The Glazer family, which controls United, announced last month it was selling another 12 million shares on the New York Stock Exchange. The six children of the recently deceased Malcolm Glazer will raise $196 million while retaining more than 80 percent of the voting power.

Watching the Glazers cash in, following a 2005 leveraged takeover that has cost the club about $1.2 billion in finance costs, has proved particularly galling for some fans after the 2013 champions finished in seventh place in May.

Success, though, has been measured by other factors in the last year at Old Trafford. Consider one of the slides at the investor presentation. No major trophy was won in 2013-14, but it did take ''22 days to become the biggest Premier League club'' on the photo-sharing platform Instagram.

Fans have struggled to reconcile their 136-year-old club's heritage and the motives of the Floridian owners whose affinity to United is to the brand's money-making abilities. Another slide lauds United as a ''leading global marketing platform,'' allowing sponsors to have an ''association with success.''

Even after last season's dismal finish, Adidas signed a 10-year uniform deal worth about $1.3 billion from 2015 on top of a seven-year $559 million shirt sponsorship with Chevrolet that has just started.

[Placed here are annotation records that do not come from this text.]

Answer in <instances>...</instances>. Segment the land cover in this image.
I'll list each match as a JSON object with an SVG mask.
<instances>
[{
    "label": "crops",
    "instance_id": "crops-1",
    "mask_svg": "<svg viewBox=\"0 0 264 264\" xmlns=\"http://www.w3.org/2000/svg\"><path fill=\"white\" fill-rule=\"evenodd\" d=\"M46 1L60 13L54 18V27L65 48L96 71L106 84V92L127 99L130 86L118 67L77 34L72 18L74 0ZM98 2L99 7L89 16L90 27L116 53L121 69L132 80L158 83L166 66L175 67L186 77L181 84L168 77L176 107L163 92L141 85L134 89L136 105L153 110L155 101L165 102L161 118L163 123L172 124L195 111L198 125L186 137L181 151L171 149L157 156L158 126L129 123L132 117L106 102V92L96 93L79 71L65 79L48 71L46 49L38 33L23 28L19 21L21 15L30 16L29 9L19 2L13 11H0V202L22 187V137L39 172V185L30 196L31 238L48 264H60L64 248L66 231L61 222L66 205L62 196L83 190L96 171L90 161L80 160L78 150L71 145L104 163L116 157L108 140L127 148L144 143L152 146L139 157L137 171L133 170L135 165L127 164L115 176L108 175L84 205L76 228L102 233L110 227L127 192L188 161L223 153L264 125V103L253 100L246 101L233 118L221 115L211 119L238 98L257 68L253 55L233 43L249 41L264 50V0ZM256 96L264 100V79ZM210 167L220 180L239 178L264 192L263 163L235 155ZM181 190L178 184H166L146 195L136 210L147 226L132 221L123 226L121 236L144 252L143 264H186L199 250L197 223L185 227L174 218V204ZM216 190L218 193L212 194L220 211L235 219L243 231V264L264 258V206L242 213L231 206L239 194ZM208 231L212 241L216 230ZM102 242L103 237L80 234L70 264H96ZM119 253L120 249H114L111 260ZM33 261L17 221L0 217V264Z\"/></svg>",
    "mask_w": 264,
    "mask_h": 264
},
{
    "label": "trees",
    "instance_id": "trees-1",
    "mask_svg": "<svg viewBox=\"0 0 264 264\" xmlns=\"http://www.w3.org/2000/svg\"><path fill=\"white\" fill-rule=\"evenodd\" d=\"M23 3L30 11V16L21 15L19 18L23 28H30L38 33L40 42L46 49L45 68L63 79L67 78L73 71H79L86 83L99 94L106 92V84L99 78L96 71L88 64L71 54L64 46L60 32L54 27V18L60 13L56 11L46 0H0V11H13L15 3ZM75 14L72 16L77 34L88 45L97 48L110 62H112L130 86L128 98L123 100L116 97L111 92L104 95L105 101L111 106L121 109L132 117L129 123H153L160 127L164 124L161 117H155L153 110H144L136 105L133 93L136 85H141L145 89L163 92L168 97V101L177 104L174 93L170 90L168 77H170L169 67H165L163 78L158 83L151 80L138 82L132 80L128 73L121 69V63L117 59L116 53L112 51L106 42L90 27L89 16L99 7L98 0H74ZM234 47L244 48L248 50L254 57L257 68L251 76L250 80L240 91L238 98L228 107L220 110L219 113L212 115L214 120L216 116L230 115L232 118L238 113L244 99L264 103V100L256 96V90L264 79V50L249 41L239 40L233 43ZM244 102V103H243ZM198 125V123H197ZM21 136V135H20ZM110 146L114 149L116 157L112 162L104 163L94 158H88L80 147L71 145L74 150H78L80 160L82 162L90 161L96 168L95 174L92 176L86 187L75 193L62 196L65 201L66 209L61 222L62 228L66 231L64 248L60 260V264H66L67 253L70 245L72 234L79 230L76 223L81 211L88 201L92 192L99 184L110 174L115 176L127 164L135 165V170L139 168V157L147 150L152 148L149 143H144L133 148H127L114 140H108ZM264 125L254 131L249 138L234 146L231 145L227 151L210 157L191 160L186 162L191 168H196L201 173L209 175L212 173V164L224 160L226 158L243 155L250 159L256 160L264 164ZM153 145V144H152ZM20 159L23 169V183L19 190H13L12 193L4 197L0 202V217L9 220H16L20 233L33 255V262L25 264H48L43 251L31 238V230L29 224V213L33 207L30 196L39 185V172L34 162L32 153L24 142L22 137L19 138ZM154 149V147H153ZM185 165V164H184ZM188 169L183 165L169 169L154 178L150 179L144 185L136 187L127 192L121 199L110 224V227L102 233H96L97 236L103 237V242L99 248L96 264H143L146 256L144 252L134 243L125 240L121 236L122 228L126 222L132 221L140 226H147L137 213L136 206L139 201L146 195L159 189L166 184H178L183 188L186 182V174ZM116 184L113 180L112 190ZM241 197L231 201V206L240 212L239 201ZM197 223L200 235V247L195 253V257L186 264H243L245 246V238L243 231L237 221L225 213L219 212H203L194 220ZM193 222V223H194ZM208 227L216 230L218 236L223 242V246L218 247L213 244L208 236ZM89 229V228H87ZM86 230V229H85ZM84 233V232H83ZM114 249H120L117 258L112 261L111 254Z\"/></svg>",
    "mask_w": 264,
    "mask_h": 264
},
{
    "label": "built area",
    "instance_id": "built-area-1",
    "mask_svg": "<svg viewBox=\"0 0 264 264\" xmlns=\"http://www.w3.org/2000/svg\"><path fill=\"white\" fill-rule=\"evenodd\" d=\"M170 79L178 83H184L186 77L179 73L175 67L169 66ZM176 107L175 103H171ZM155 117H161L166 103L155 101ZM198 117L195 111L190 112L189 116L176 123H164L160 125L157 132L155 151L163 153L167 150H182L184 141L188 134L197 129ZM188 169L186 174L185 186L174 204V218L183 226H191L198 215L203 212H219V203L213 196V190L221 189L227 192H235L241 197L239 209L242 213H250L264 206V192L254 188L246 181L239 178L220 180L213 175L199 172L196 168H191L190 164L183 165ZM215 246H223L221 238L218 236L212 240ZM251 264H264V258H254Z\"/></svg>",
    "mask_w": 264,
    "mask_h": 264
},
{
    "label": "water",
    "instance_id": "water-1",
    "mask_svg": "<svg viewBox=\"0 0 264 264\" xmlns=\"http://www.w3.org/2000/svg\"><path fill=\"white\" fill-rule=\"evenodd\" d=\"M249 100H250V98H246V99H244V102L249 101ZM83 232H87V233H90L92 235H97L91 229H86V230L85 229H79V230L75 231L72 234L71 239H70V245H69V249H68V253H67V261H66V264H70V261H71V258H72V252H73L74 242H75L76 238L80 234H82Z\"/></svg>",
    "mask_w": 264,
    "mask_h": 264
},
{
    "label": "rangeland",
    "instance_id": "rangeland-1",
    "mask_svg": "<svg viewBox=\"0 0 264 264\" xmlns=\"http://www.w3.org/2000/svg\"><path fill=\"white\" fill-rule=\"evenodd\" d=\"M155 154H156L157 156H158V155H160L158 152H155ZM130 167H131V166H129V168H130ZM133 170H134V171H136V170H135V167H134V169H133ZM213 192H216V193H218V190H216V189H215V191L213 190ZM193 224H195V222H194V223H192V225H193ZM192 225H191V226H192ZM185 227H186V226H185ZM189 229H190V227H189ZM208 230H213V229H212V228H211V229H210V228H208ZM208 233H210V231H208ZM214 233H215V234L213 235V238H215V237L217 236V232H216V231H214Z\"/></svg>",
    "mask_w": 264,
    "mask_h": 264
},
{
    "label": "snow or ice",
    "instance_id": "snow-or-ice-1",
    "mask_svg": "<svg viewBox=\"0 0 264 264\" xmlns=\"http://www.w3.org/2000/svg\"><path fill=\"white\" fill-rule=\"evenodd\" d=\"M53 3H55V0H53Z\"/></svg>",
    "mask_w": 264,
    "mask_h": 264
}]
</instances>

Woodward has been so determined to reassure fans that the owners are not just milking the club of cash that he boasted in July: ''We're not afraid of spending significant amounts of money ... we are in a very strong financial position.''

That's been clear throughout 2014, but the wisdom of the spending is less so.

Signing Juan Mata in January for a club-record 37.1 million pounds (then $61 million) briefly raised morale under Moyes. But the midfielder couldn't hold down a regular place at Chelsea and would go on to play just once at the World Cup - in Spain's group-stage, with the country already eliminated.

The much-vaunted arrivals during the summer transfer period are not established international players. Yet, Luke Shaw and Ander Herrara commanded fees of about $50 million.

Patrice Evra, one of three veteran defenders to leave in the offseason, was replaced with 19-year-old left back Shaw. When the Englishman joined the club from Southampton in June, he had appeared just once at the World Cup - like Mata, in the final group game with England unable to advance.

Herrara, signed from Athletic Bilbao, is a central midfielder who at 25 is yet to make a senior international appearance for Spain.

The challenge is persuading world-class players to join a team that has won 20 English championships but has no Champions League soccer on offer this season, and potentially in the following season unless the team returns to the Premier League's top four.

United has an admirable commitment to promoting talent from its academy, although to shareholders such players are ''carried on the balance sheet at zero book value.'' One of the refashioned back three on Saturday was Tyler Blackett, making his first-team debut at 20 in an unaccustomed defensive formation alongside Chris Smalling and Phil Jones.

Hardly a trio of names to instill fear in opponents or plaster on noodles in Malaysia, wine in Chile or credit cards in the United Arab Emirates in the Glazers' pursuit of global sponsorship riches. Revenue rose to another club-record of about $727 million for the year to June 30, 2014.

Despite Van Gaal questioning the commercial demands during the preseason slog across the United States, fans won't be able to count on the former Netherlands and Barcelona coach joining their anti-Glazer protests.

In fact, the 2-1 defeat to Swansea on Saturday might have reinvigorated the anti-Glazer campaign online, but the movement no longer has a unified public front following all the success under Ferguson.